Excerpts from a dataset:
- - -

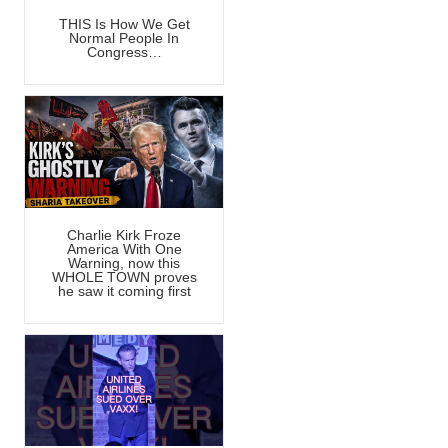
THIS Is How We Get
Normal People In
Congress…
Charlie Kirk Froze
America With One
Warning, now this
WHOLE TOWN proves
he saw it coming first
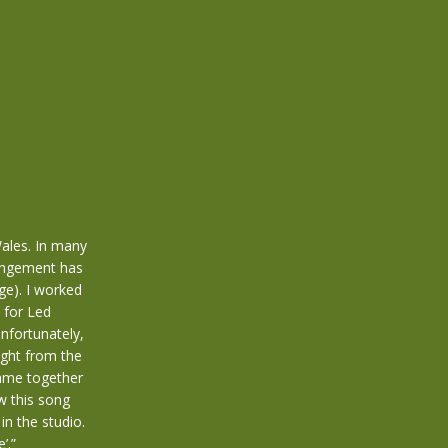
Wales. In many
angement has
ge). I worked
 for Led
Unfortunately,
ight from the
came together
w this song
in the studio.
’.”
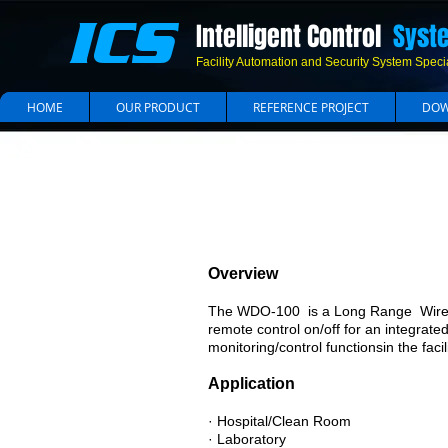
ICS
Intelligent Control
Syst
Facility Automation and Security System Specia
HOME
OUR PRODUCT
REFERENCE PROJECT
DOW
Overview
The WDO-100 is a Long Range Wirele
remote control on/off for an integrate
monitoring/control functionsin the faci
Application
· Hospital/Clean Room
· Laboratory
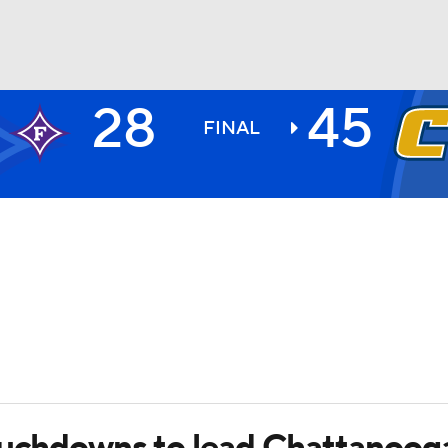
28
45
BA
FINAL
NHL
CAR
ympics
MLV
touchdowns to lead Chattanoog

- - -

- _WHAT YOU WILL DO_
Repeat, exactly and with no pictures, each line from the line that holds "ge). I worked" through the last line of the records above.

- _EXERCISE RESPONSE_
ge). I worked
 for Led
Unfortunately,
ight from the
came together
w this song
in the studio.
’.”
ICS
Intelligent Control
Syst
Facility Automation and Security System Specia
HOME
OUR PRODUCT
REFERENCE PROJECT
DOW
Overview
The WDO-100 is a Long Range Wirele
remote control on/off for an integrate
monitoring/control functionsin the faci
Application
· Hospital/Clean Room
· Laboratory
28
45
BA
FINAL
NHL
CAR
ympics
MLV
touchdowns to lead Chattanoog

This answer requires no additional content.